** Opening DATA SHOWN block **

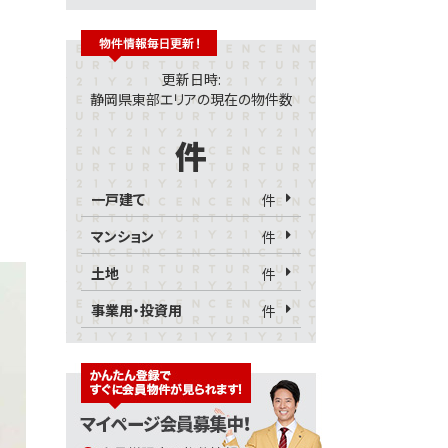
更新日時:
静岡県東部エリアの現在の物件数
件
一戸建て
件
マンション
件
土地
件
事業用・投資用
件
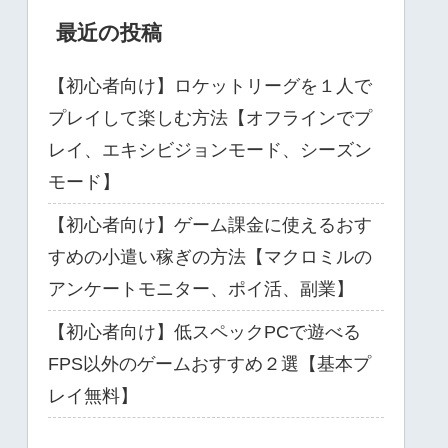
最近の投稿
【初心者向け】ロケットリーグを１人で
プレイして楽しむ方法【オフラインでプ
レイ、エキシビジョンモード、シーズン
モード】
【初心者向け】ゲーム課金に使えるおす
すめの小遣い稼ぎの方法【マクロミルの
アンケートモニター、ポイ活、副業】
【初心者向け】低スペックPCで遊べる
FPS以外のゲームおすすめ２選【基本プ
レイ無料】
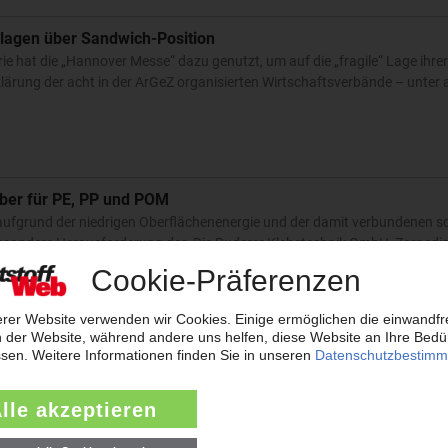
klagen über Sandwich-Position
rie hat die „Hannover Messe“ dazu genutzt, um auf die „fragile“ Lage ihre
lärung der acht in der ArGeZ organisierten Wirtschaftsverbände – unte
eber für PE, PP und POM
aufgrund der niedrigen Oberflächenenergie und der damit verbundenen s
besondere Herausforderung dar. Die Ruderer Klebetechnik GmbH, Zornedin
nference in den Startlöchern
 zum zwölften Mal die European Thermoforming Conference statt – in dies
ine der bedeutendsten Informations- und Kommunikationsplattform zwis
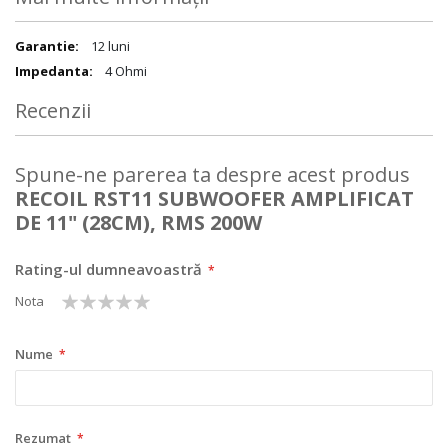
Mai
12 luni
multe
4 Ohmi
informații
Recenzii
Spune-ne parerea ta despre acest produs
RECOIL RST11 SUBWOOFER AMPLIFICAT
DE 11" (28CM), RMS 200W
Rating-ul dumneavoastră
1
2
3
4
5
Nota
star
stars
stars
stars
stars
Nume
Rezumat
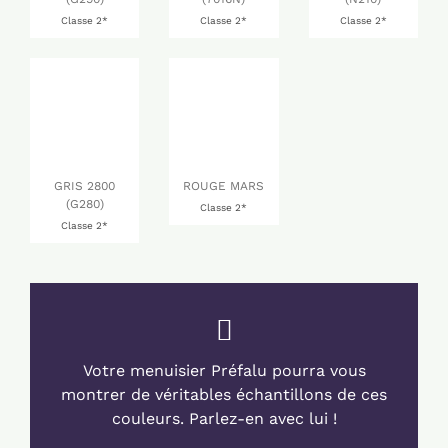
Classe 2*
Classe 2*
Classe 2*
GRIS 2800
ROUGE MARS
(G280)
Classe 2*
Classe 2*
Votre menuisier Préfalu pourra vous
montrer de véritables échantillons de ces
couleurs. Parlez-en avec lui !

** Closing DATA SHOWN block **

* **EXERCISE REQUIREMENTS**: Check the listing for the word "初心者向け". Show each line that has it.

* **ANSWER AREA**:
【初心者向け】ロケットリーグを１人で
【初心者向け】ゲーム課金に使えるおす
【初心者向け】低スペックPCで遊べる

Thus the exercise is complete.